STOP NEEDLESS DEPORTATIONS The Obama administration has kept up a frantic pace of 400,000 deportations a year, and is closing in on two million. Those numbers are driven by politics, not public safety. Immigration and Customs Enforcement has wide discretion to determine whom it detains and deports. It can retool all its policies to make noncriminals and minor offenders — the people most likely to benefit from the reform now stalled in Congress — the lowest priority for deportation.

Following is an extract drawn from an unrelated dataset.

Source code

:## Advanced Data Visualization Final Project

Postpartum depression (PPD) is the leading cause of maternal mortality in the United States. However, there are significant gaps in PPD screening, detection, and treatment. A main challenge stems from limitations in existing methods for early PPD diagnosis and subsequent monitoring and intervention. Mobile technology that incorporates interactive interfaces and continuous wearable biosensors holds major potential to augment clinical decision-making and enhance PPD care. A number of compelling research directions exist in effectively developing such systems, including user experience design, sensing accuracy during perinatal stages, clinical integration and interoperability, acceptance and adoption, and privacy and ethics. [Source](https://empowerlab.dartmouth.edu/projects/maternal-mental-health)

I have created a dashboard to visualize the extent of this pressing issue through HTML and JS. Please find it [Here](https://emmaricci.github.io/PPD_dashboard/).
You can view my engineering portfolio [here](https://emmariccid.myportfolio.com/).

The deportation surge is fed by programs like Se Communities, which does immigration checks on everyone arrested by local and state law enforcement, and Operation Streamline, in which border crossers in the Southwest are prosecuted en masse, with little access to legal representation. Mr. Obama turned the dragnet on, and can turn it off. In marches and vigils across the country, protesters have made one plea on deportations to Mr. Obama: “Not one more.” He should heed it.

ACKNOWLEDGE THE CRISIS As he makes the case for immigration reform, Mr. Obama often mentions the economic consequences of failure — jobs unfilled, crops unpicked, investments not made and taxes not collected. He would do well to highlight the human costs of enforcement without reform, in separating families, and violating the civil and labor rights of workers.

Defiant advocates in Tucson, Ariz., recently blocked buses carrying Operation Streamline detainees, drawing attention to the damage done by indiscriminate deportation. In East Haven, Conn., last week, two police officers were convicted of abusing Latino residents, part of an egregious pattern of abuse. There and elsewhere, the Justice Department has done much to investigate and stop illegal policing and civil rights abuses; Mr. Obama should redouble administration efforts to protect the rights of immigrants and noncitizens.

GET BEYOND POLITICS The talk in Washington has focused on how, after the shutdown debacle, Republicans and Democrats might exploit immigration for political advantage. But last week, the genuine immigration crisis intruded, as if from another universe. Busloads of Arizonans — parents, children, students known as Dreamers — lined up outside House Speaker John Boehner’s office, pleading for a meeting and praying for action on reform. Mr. Boehner had no time for them.

The shutdown was a fake emergency. Immigration is a real one, harming lives every day in every state. Mr. Obama has sometimes been resentful when immigrant advocates remind him of his failures. Now, at least, he has invited their pressure.